DESCRIPTION OF THE TASK — Transcribe each entry. Change nothing.

━━ EXCERPTED RECORDS ━━

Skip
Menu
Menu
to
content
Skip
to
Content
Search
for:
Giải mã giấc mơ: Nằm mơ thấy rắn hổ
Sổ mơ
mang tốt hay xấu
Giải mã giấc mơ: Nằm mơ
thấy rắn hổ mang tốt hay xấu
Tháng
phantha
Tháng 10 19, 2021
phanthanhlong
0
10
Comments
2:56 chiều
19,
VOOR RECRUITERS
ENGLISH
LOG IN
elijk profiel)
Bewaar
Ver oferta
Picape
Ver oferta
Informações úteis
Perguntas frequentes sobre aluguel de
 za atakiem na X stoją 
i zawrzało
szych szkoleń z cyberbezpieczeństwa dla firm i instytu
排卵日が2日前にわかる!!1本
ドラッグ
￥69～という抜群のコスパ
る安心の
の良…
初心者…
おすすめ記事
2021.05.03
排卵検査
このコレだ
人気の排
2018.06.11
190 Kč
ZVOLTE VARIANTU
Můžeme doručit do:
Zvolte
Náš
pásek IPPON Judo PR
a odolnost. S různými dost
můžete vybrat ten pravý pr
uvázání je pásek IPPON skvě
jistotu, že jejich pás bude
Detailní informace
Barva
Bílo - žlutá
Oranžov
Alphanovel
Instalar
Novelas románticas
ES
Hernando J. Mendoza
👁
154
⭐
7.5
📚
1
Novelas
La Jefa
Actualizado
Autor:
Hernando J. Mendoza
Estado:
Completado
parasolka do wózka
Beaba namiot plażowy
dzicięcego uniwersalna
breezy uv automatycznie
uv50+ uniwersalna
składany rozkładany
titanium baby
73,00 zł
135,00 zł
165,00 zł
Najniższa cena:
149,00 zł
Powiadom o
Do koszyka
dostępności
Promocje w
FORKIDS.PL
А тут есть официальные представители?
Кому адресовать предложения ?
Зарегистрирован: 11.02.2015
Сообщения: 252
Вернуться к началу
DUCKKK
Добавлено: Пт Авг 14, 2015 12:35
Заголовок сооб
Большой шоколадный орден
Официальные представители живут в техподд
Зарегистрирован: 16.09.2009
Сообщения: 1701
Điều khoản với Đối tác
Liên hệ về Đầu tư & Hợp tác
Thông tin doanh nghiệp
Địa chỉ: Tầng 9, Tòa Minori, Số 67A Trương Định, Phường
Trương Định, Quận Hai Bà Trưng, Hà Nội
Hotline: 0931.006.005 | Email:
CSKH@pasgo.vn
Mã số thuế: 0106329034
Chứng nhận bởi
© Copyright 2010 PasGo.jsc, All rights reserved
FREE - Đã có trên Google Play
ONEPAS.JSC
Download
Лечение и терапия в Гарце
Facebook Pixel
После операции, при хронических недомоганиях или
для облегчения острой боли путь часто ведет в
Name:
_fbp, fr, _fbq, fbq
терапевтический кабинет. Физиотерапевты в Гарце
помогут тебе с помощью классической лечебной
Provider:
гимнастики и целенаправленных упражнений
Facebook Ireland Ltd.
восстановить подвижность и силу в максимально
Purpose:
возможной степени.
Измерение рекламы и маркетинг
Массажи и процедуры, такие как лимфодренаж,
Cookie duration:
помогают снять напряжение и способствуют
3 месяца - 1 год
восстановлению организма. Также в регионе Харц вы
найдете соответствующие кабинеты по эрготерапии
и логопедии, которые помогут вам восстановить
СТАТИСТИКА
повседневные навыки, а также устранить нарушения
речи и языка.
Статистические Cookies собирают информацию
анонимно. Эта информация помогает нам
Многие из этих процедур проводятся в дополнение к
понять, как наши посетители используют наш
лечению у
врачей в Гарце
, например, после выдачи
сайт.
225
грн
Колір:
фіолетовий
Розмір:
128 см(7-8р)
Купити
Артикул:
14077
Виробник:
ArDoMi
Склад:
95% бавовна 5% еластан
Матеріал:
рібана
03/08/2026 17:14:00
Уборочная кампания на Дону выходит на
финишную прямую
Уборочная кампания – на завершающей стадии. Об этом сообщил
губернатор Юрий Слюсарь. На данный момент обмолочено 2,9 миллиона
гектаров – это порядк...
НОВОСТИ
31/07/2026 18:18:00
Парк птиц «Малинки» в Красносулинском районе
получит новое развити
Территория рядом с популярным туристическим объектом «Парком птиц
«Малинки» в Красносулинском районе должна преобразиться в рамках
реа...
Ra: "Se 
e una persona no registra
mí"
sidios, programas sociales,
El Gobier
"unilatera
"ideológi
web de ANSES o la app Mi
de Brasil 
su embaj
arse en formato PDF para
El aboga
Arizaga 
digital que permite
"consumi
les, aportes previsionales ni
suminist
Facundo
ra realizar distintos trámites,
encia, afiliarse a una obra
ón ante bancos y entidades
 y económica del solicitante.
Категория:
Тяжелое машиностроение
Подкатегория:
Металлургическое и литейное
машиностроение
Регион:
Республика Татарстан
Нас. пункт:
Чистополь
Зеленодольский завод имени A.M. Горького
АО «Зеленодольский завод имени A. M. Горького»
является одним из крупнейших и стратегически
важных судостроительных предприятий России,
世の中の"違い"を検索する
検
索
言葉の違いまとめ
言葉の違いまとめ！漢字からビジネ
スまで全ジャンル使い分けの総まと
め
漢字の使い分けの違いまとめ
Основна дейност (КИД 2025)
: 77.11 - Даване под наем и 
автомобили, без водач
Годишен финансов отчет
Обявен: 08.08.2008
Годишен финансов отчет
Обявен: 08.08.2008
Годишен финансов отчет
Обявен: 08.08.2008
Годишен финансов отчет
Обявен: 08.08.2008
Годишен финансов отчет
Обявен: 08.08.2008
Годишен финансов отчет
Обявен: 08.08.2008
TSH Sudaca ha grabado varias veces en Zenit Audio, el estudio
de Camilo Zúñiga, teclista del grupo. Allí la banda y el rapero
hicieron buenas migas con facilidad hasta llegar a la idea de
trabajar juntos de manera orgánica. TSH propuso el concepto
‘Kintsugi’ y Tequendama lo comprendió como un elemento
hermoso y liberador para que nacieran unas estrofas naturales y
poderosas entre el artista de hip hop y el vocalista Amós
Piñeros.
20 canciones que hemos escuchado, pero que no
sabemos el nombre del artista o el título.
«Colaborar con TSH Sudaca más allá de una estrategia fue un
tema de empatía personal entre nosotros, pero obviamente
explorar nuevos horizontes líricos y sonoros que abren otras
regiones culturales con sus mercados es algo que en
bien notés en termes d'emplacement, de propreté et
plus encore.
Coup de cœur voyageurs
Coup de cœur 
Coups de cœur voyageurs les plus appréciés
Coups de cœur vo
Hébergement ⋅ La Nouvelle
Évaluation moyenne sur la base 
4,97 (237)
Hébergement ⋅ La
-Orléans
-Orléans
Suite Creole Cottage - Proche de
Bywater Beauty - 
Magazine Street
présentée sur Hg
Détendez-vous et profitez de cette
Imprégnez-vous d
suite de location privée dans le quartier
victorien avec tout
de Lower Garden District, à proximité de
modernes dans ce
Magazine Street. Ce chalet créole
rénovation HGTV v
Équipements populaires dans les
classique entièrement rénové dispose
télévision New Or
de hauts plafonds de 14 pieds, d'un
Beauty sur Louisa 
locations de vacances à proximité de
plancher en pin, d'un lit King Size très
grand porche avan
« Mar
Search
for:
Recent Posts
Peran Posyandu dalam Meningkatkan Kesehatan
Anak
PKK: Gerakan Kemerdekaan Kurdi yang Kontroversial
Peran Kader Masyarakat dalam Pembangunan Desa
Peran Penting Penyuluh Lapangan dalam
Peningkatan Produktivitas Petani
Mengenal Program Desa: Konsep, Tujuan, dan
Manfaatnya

━━━

WRITTEN RESPONSE —
Skip
Menu
Menu
to
content
Skip
to
Content
Search
for:
Giải mã giấc mơ: Nằm mơ thấy rắn hổ
Sổ mơ
mang tốt hay xấu
Giải mã giấc mơ: Nằm mơ
thấy rắn hổ mang tốt hay xấu
Tháng
phantha
Tháng 10 19, 2021
phanthanhlong
0
10
Comments
2:56 chiều
19,
VOOR RECRUITERS
ENGLISH
LOG IN
elijk profiel)
Bewaar
Ver oferta
Picape
Ver oferta
Informações úteis
Perguntas frequentes sobre aluguel de
 za atakiem na X stoją 
i zawrzało
szych szkoleń z cyberbezpieczeństwa dla firm i instytu
排卵日が2日前にわかる!!1本
ドラッグ
￥69～という抜群のコスパ
る安心の
の良…
初心者…
おすすめ記事
2021.05.03
排卵検査
このコレだ
人気の排
2018.06.11
190 Kč
ZVOLTE VARIANTU
Můžeme doručit do:
Zvolte
Náš
pásek IPPON Judo PR
a odolnost. S různými dost
můžete vybrat ten pravý pr
uvázání je pásek IPPON skvě
jistotu, že jejich pás bude
Detailní informace
Barva
Bílo - žlutá
Oranžov
Alphanovel
Instalar
Novelas románticas
ES
Hernando J. Mendoza
👁
154
⭐
7.5
📚
1
Novelas
La Jefa
Actualizado
Autor:
Hernando J. Mendoza
Estado:
Completado
parasolka do wózka
Beaba namiot plażowy
dzicięcego uniwersalna
breezy uv automatycznie
uv50+ uniwersalna
składany rozkładany
titanium baby
73,00 zł
135,00 zł
165,00 zł
Najniższa cena:
149,00 zł
Powiadom o
Do koszyka
dostępności
Promocje w
FORKIDS.PL
А тут есть официальные представители?
Кому адресовать предложения ?
Зарегистрирован: 11.02.2015
Сообщения: 252
Вернуться к началу
DUCKKK
Добавлено: Пт Авг 14, 2015 12:35
Заголовок сооб
Большой шоколадный орден
Официальные представители живут в техподд
Зарегистрирован: 16.09.2009
Сообщения: 1701
Điều khoản với Đối tác
Liên hệ về Đầu tư & Hợp tác
Thông tin doanh nghiệp
Địa chỉ: Tầng 9, Tòa Minori, Số 67A Trương Định, Phường
Trương Định, Quận Hai Bà Trưng, Hà Nội
Hotline: 0931.006.005 | Email:
CSKH@pasgo.vn
Mã số thuế: 0106329034
Chứng nhận bởi
© Copyright 2010 PasGo.jsc, All rights reserved
FREE - Đã có trên Google Play
ONEPAS.JSC
Download
Лечение и терапия в Гарце
Facebook Pixel
После операции, при хронических недомоганиях или
для облегчения острой боли путь часто ведет в
Name:
_fbp, fr, _fbq, fbq
терапевтический кабинет. Физиотерапевты в Гарце
помогут тебе с помощью классической лечебной
Provider:
гимнастики и целенаправленных упражнений
Facebook Ireland Ltd.
восстановить подвижность и силу в максимально
Purpose:
возможной степени.
Измерение рекламы и маркетинг
Массажи и процедуры, такие как лимфодренаж,
Cookie duration:
помогают снять напряжение и способствуют
3 месяца - 1 год
восстановлению организма. Также в регионе Харц вы
найдете соответствующие кабинеты по эрготерапии
и логопедии, которые помогут вам восстановить
СТАТИСТИКА
повседневные навыки, а также устранить нарушения
речи и языка.
Статистические Cookies собирают информацию
анонимно. Эта информация помогает нам
Многие из этих процедур проводятся в дополнение к
понять, как наши посетители используют наш
лечению у
врачей в Гарце
, например, после выдачи
сайт.
225
грн
Колір:
фіолетовий
Розмір:
128 см(7-8р)
Купити
Артикул:
14077
Виробник:
ArDoMi
Склад:
95% бавовна 5% еластан
Матеріал:
рібана
03/08/2026 17:14:00
Уборочная кампания на Дону выходит на
финишную прямую
Уборочная кампания – на завершающей стадии. Об этом сообщил
губернатор Юрий Слюсарь. На данный момент обмолочено 2,9 миллиона
гектаров – это порядк...
НОВОСТИ
31/07/2026 18:18:00
Парк птиц «Малинки» в Красносулинском районе
получит новое развити
Территория рядом с популярным туристическим объектом «Парком птиц
«Малинки» в Красносулинском районе должна преобразиться в рамках
реа...
Ra: "Se 
e una persona no registra
mí"
sidios, programas sociales,
El Gobier
"unilatera
"ideológi
web de ANSES o la app Mi
de Brasil 
su embaj
arse en formato PDF para
El aboga
Arizaga 
digital que permite
"consumi
les, aportes previsionales ni
suminist
Facundo
ra realizar distintos trámites,
encia, afiliarse a una obra
ón ante bancos y entidades
 y económica del solicitante.
Категория:
Тяжелое машиностроение
Подкатегория:
Металлургическое и литейное
машиностроение
Регион:
Республика Татарстан
Нас. пункт:
Чистополь
Зеленодольский завод имени A.M. Горького
АО «Зеленодольский завод имени A. M. Горького»
является одним из крупнейших и стратегически
важных судостроительных предприятий России,
世の中の"違い"を検索する
検
索
言葉の違いまとめ
言葉の違いまとめ！漢字からビジネ
スまで全ジャンル使い分けの総まと
め
漢字の使い分けの違いまとめ
Основна дейност (КИД 2025)
: 77.11 - Даване под наем и 
автомобили, без водач
Годишен финансов отчет
Обявен: 08.08.2008
Годишен финансов отчет
Обявен: 08.08.2008
Годишен финансов отчет
Обявен: 08.08.2008
Годишен финансов отчет
Обявен: 08.08.2008
Годишен финансов отчет
Обявен: 08.08.2008
Годишен финансов отчет
Обявен: 08.08.2008
TSH Sudaca ha grabado varias veces en Zenit Audio, el estudio
de Camilo Zúñiga, teclista del grupo. Allí la banda y el rapero
hicieron buenas migas con facilidad hasta llegar a la idea de
trabajar juntos de manera orgánica. TSH propuso el concepto
‘Kintsugi’ y Tequendama lo comprendió como un elemento
hermoso y liberador para que nacieran unas estrofas naturales y
poderosas entre el artista de hip hop y el vocalista Amós
Piñeros.
20 canciones que hemos escuchado, pero que no
sabemos el nombre del artista o el título.
«Colaborar con TSH Sudaca más allá de una estrategia fue un
tema de empatía personal entre nosotros, pero obviamente
explorar nuevos horizontes líricos y sonoros que abren otras
regiones culturales con sus mercados es algo que en
bien notés en termes d'emplacement, de propreté et
plus encore.
Coup de cœur voyageurs
Coup de cœur 
Coups de cœur voyageurs les plus appréciés
Coups de cœur vo
Hébergement ⋅ La Nouvelle
Évaluation moyenne sur la base 
4,97 (237)
Hébergement ⋅ La
-Orléans
-Orléans
Suite Creole Cottage - Proche de
Bywater Beauty - 
Magazine Street
présentée sur Hg
Détendez-vous et profitez de cette
Imprégnez-vous d
suite de location privée dans le quartier
victorien avec tout
de Lower Garden District, à proximité de
modernes dans ce
Magazine Street. Ce chalet créole
rénovation HGTV v
Équipements populaires dans les
classique entièrement rénové dispose
télévision New Or
de hauts plafonds de 14 pieds, d'un
Beauty sur Louisa 
locations de vacances à proximité de
plancher en pin, d'un lit King Size très
grand porche avan
« Mar
Search
for:
Recent Posts
Peran Posyandu dalam Meningkatkan Kesehatan
Anak
PKK: Gerakan Kemerdekaan Kurdi yang Kontroversial
Peran Kader Masyarakat dalam Pembangunan Desa
Peran Penting Penyuluh Lapangan dalam
Peningkatan Produktivitas Petani
Mengenal Program Desa: Konsep, Tujuan, dan
Manfaatnya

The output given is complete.